When I was about five years old, I had a book of illustrated nursery rhymes. A favorite was The Girl with the Curl :
There once was a girl, who had a little curl right in the middle of her forehead.
When she was good, she was very, very good.
And when she was bad — she was horrid.
Imagine that rhyme read by a child in a creepy sing-song whisper. Gives me chills as an adult.
But at five I found that word — Horrid — fascinating for some reason. I think in part because I was unsure how it should rhyme with “forehead” in the rhyme. But also because it had a delicious mouthfeel, a sort of woody British caramel of a word. Horrid. Horrid. Oh, that’s simply horrid. Horrid.

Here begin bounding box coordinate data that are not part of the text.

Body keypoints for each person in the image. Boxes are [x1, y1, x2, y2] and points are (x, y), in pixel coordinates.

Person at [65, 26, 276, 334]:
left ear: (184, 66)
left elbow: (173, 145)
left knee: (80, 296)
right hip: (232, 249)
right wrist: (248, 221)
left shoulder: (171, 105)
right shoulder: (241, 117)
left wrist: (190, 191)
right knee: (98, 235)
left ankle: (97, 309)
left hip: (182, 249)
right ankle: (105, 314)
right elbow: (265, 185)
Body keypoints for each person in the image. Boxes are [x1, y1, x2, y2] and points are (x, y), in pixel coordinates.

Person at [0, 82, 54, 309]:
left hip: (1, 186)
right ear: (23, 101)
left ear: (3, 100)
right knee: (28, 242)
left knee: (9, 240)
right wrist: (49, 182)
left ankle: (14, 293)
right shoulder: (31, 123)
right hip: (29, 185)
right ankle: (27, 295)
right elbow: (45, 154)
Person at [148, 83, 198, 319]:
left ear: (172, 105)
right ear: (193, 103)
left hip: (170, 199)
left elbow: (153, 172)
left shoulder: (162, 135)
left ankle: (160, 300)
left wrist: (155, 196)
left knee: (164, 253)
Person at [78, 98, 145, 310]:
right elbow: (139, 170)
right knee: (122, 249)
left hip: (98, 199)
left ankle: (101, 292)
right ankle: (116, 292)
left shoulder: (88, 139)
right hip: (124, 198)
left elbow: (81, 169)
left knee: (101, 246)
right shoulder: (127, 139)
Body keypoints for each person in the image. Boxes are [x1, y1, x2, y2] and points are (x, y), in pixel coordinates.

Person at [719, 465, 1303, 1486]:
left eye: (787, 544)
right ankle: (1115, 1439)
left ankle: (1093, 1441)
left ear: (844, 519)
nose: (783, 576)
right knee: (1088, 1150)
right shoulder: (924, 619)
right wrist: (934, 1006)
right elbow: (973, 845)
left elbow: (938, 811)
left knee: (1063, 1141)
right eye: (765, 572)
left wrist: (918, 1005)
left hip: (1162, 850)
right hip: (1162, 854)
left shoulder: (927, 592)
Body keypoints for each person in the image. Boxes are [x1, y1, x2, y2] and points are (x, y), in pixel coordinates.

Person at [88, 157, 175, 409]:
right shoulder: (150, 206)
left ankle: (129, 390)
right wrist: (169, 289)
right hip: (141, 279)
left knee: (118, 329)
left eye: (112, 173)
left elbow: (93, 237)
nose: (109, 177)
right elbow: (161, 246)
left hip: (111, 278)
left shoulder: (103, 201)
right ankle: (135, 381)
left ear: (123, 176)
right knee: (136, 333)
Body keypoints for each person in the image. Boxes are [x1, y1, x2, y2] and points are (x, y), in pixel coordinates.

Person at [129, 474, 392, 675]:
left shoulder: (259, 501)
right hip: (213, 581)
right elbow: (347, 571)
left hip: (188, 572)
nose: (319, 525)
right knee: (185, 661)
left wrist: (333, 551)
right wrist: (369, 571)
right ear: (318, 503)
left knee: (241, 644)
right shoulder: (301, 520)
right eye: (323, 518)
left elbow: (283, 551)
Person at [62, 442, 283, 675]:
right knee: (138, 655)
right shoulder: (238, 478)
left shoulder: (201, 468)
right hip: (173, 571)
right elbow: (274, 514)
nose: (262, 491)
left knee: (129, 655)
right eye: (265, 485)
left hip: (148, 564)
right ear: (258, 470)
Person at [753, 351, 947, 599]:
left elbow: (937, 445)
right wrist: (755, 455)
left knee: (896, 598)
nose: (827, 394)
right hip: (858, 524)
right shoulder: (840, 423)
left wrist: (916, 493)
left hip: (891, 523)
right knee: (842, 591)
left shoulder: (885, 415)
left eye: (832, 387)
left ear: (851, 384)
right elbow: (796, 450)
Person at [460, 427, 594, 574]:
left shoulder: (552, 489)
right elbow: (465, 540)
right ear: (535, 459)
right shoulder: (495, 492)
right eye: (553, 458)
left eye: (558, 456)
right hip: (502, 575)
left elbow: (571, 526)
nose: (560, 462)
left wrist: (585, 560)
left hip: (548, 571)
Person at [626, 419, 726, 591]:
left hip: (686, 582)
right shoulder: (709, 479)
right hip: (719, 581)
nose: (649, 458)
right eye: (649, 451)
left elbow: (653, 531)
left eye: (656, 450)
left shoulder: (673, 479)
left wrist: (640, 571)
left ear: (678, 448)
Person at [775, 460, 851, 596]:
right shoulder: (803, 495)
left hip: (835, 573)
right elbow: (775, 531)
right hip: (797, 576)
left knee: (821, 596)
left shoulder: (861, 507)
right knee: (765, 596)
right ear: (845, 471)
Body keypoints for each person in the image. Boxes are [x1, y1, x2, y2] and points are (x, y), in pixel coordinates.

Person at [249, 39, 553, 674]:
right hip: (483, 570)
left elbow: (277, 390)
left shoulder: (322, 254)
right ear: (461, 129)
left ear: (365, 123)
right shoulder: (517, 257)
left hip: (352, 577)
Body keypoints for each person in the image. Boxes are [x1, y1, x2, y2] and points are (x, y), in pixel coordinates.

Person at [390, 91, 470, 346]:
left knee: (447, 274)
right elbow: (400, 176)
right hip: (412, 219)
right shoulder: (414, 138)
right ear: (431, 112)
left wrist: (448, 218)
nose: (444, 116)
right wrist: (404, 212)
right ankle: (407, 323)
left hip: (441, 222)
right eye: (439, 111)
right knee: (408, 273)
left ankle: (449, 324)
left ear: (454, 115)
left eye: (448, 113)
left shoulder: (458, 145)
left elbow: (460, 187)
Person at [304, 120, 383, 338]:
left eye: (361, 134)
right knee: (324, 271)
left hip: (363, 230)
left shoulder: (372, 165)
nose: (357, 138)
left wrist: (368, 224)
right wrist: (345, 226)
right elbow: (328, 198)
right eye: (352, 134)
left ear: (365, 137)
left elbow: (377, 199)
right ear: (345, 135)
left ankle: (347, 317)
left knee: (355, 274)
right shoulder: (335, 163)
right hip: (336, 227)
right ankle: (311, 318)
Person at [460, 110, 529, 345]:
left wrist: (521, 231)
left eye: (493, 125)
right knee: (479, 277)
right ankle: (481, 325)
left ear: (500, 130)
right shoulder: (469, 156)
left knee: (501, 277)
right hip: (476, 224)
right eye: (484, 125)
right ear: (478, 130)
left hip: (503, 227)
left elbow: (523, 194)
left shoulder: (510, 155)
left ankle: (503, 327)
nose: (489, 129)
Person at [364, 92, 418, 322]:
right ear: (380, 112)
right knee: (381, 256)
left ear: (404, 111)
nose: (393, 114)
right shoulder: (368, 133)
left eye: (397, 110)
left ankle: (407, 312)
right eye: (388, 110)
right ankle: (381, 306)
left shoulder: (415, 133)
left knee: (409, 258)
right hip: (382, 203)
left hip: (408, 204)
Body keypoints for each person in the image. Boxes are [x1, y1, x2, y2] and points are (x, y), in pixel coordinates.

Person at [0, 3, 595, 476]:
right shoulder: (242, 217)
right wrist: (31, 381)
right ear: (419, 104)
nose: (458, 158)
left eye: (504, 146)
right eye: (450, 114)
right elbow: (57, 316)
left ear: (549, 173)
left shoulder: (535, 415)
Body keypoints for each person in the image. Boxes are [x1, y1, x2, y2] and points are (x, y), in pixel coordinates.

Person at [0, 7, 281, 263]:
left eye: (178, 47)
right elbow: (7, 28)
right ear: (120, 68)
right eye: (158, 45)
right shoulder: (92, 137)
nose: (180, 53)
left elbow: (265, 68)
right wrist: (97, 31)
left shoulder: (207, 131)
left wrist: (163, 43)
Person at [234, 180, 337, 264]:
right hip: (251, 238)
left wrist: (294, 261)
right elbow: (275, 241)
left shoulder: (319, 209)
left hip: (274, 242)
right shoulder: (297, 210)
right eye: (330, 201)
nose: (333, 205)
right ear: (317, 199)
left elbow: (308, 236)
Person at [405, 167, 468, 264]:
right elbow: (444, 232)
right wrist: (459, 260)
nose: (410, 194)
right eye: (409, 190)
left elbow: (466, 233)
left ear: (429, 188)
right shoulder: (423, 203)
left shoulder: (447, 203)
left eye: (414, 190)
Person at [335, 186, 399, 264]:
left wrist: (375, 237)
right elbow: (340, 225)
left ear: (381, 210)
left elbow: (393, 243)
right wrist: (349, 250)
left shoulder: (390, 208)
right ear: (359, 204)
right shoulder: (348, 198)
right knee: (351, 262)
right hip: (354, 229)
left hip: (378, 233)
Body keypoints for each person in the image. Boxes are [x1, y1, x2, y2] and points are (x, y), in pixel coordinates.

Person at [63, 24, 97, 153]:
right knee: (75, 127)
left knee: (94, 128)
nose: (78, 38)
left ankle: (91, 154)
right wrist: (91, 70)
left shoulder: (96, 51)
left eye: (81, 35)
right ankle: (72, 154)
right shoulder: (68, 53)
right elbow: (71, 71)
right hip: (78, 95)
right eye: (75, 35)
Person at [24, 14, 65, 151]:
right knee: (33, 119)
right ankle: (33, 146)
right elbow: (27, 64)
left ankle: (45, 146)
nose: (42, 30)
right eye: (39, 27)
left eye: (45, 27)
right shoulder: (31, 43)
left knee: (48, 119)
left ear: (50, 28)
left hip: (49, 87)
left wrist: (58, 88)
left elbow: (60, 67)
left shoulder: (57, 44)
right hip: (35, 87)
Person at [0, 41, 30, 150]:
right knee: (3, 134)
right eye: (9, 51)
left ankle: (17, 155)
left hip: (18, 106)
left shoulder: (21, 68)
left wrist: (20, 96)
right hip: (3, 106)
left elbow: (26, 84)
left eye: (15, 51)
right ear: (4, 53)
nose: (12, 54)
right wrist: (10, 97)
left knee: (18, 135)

Here’s where my actions become less clear to me. I made the decision to pick up a black ball-point pen and write the word “Horrid” on my pillow. This was a one-time event. The only thing I have ever written on a pillow was the word horrid. Maybe I wanted to look at the word each day when I went to bed? I don’t know. All I know is that when you scrawl a word on a pillow with a ball-point pen in a child’s handwriting, the result is terrifying, especially if the word is Horrid.
My parents must have been secretly petrified of me.
Sometimes I sit and brainstorm lists of ideas for subjects to write about, either for this blog or for a sketch-writing class that I’m taking. Here’s a list I put together one night last week, just before falling asleep. I honestly don’t know what many of them mean. I feel like I found someone else’s diary entry, and I’m frankly concerned for the mental health of the writer.
Murder Channel Pitch Meeting
Terrible Idea Warehouse
Culture Wars, Let’s Fight it Out
Penises are Ridiculous.
Escalating Expressions of love
If Fronking You is Wrong, I Don’t Wanna Be Right
Dic Pics are the Cure for Strep throat
Speed, in Kindergarten
Project Runway Challenge: Prisoner of Fashion (Ambush and Kidnap people off the street to make them over. You have 2 days to forcibly kidnap a “muse” from the street, then make them over using the clothes on their back.)
Catholic Martyr Mom Versus Jewish Guilt Mom: Final Smackdown
Booze: It’s What Dreams are Made of
Boobs are For Everybody
You Be Ponch, I’ll Be John
Gretchen Pornackle, Publicist to the Unknown
I came upon this sign in Copley Square a couple of weeks ago.
You know, I visited a Massage Envy many years ago and had a massage that was not to be envied.